● **Required action**:
Write out the listing from the line with "[409,562,451,578] poll )" to the line with "[542,409,580,423] laws ->", both lines included, exactly and nothing beyond. Leave pictures out.

** Opening Available records block **

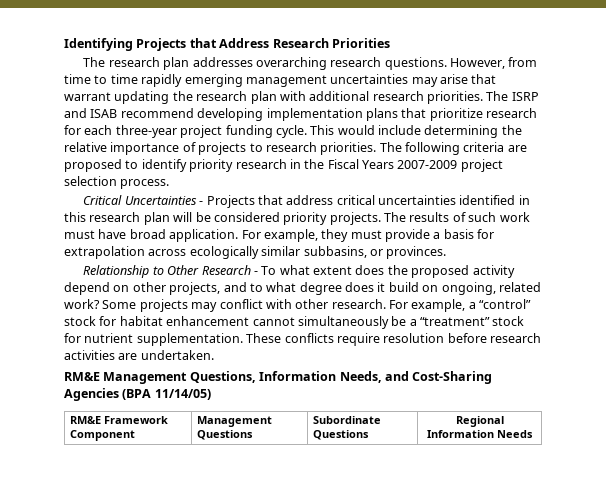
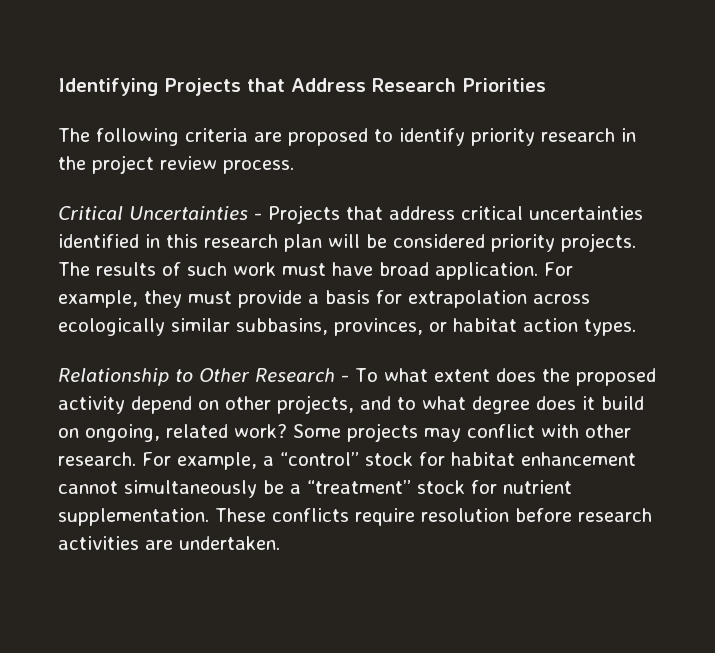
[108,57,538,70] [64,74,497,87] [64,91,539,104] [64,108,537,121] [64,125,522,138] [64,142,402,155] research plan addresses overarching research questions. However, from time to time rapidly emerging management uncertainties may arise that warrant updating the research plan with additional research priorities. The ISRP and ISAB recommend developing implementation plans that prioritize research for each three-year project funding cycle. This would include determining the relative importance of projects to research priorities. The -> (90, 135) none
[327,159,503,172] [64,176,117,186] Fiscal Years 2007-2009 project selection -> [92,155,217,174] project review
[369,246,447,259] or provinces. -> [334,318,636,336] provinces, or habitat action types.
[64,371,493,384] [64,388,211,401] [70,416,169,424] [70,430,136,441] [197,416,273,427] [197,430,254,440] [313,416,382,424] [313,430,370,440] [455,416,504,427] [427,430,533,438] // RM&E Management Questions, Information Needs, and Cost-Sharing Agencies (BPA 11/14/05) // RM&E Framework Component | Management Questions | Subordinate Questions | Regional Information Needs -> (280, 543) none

** Closing Available records block **
** Opening Available records block **

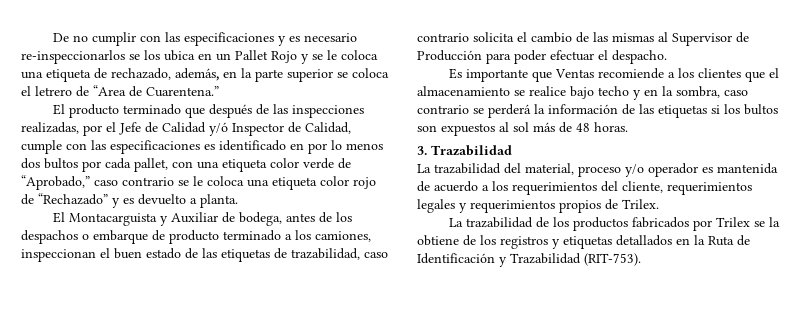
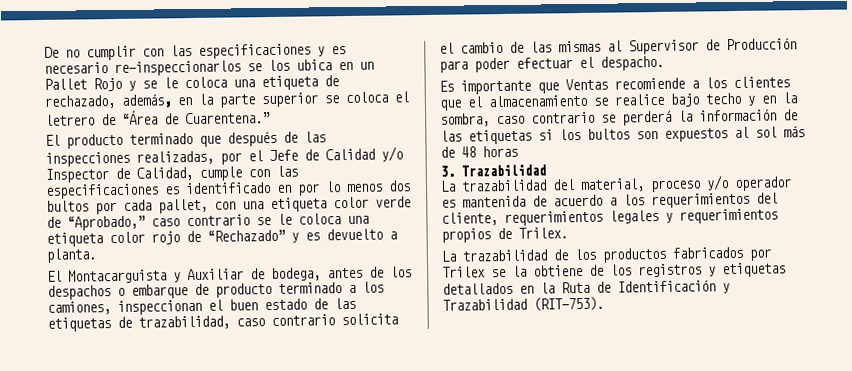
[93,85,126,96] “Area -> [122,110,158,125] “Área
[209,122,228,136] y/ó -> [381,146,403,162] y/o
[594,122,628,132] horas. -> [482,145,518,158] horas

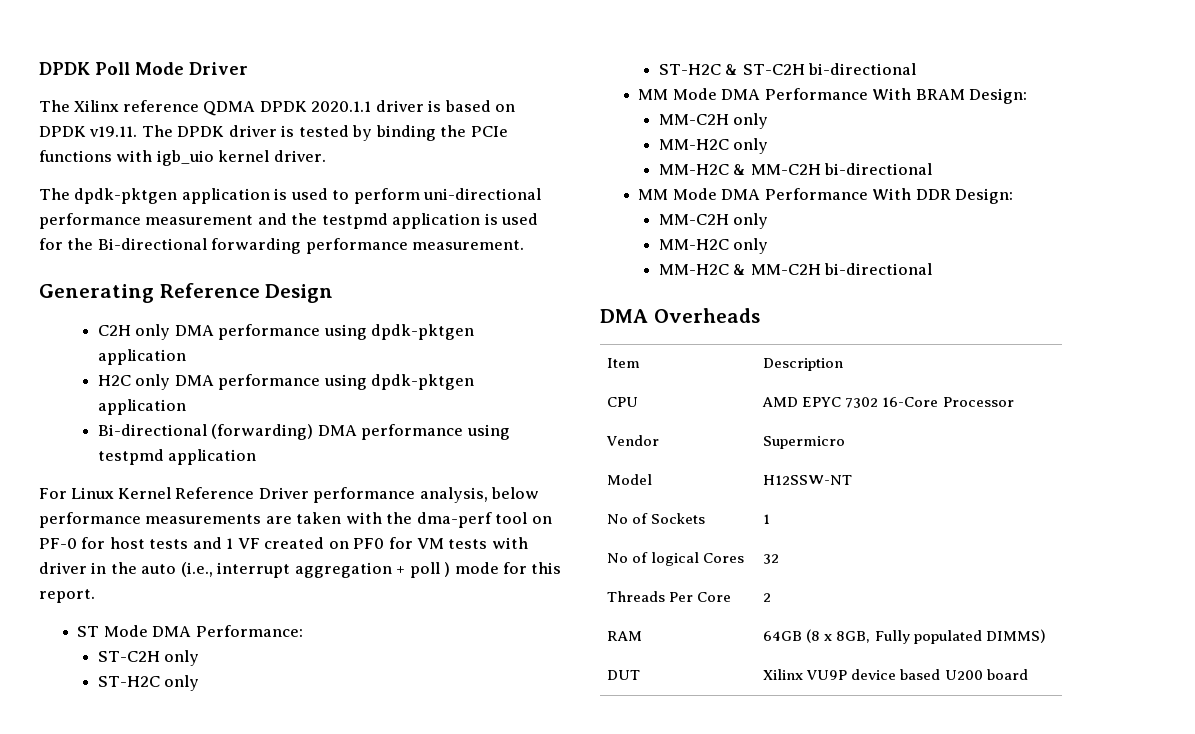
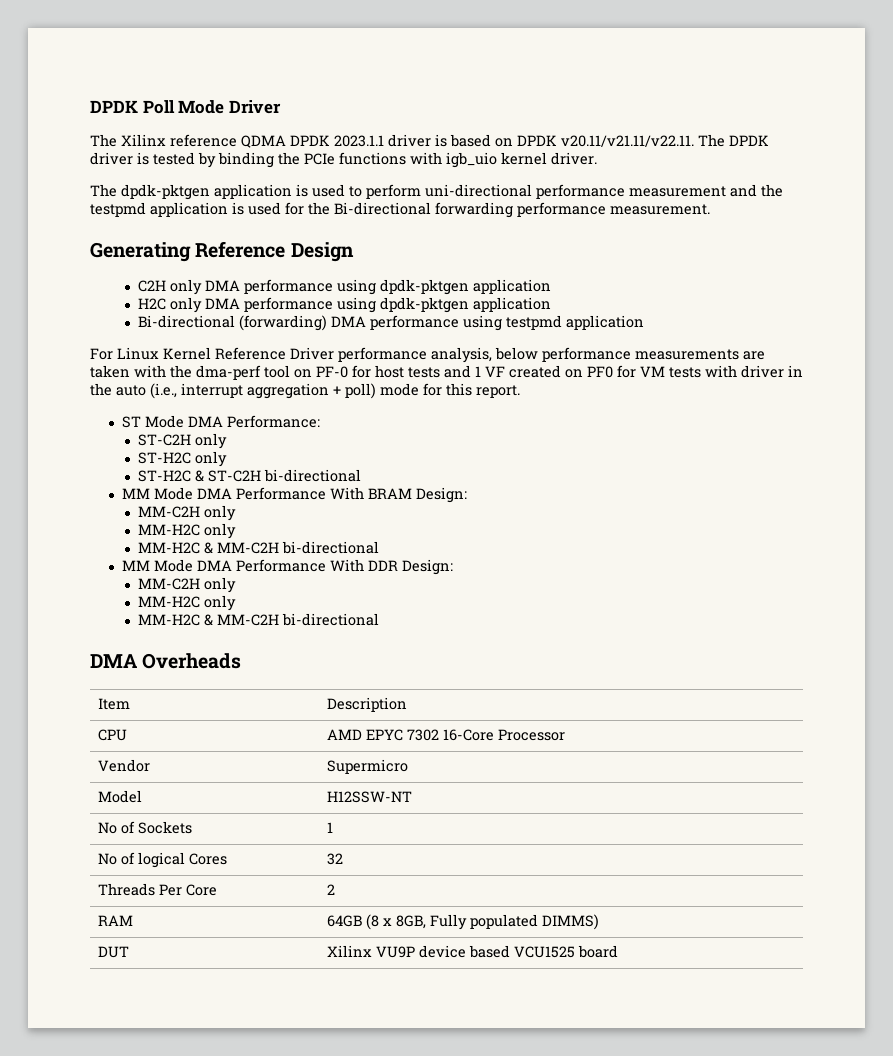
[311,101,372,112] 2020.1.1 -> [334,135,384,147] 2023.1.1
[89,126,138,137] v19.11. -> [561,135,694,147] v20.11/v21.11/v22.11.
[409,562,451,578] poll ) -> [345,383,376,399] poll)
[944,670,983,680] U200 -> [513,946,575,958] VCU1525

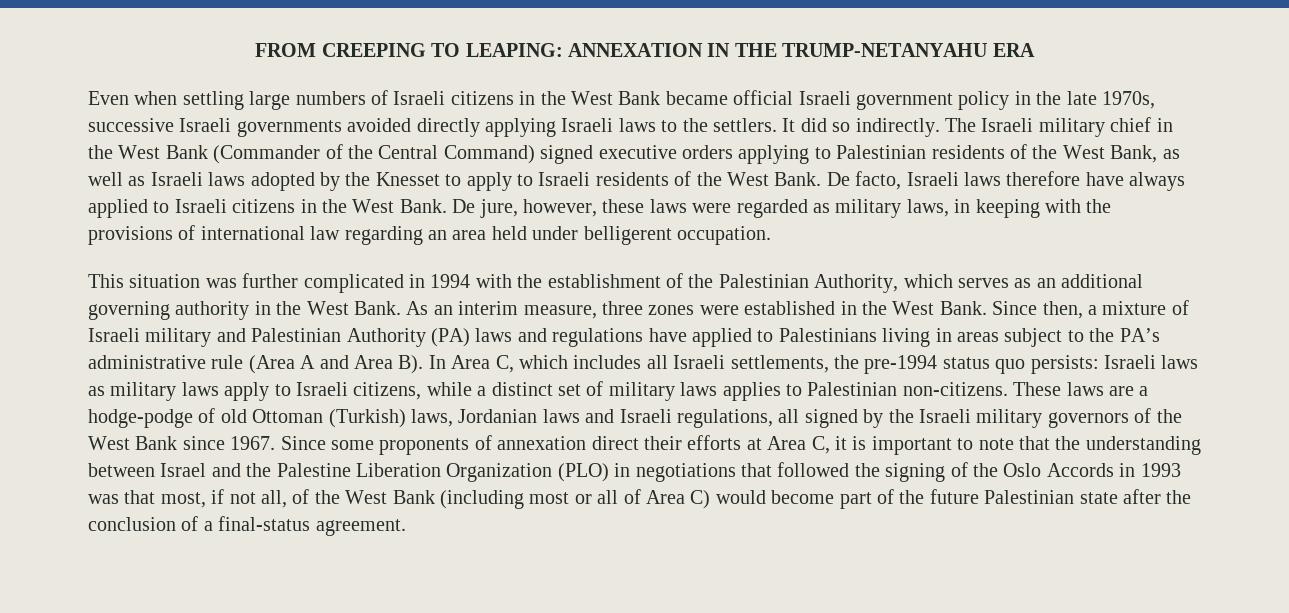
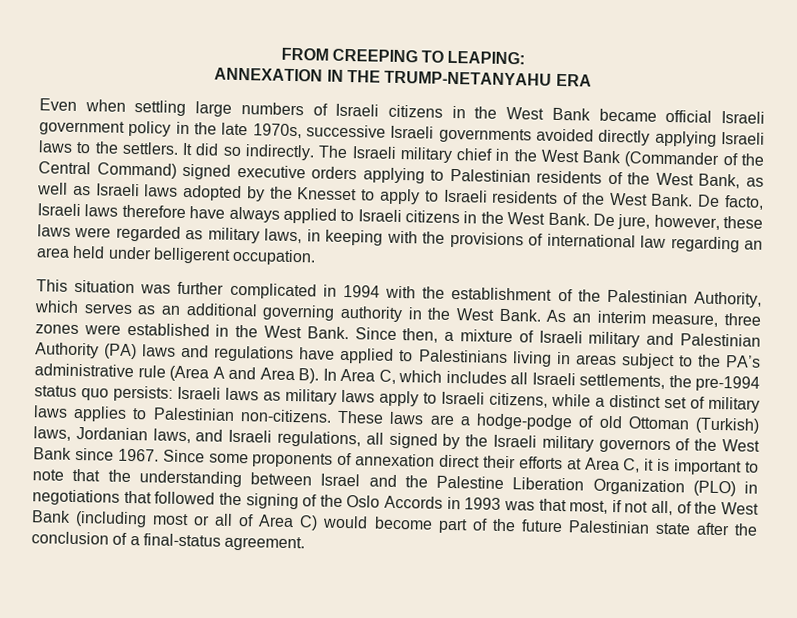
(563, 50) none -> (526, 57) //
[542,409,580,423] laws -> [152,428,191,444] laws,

** Closing Available records block **

● **Task response**:
[409,562,451,578] poll ) -> [345,383,376,399] poll)
[944,670,983,680] U200 -> [513,946,575,958] VCU1525

(563, 50) none -> (526, 57) //
[542,409,580,423] laws -> [152,428,191,444] laws,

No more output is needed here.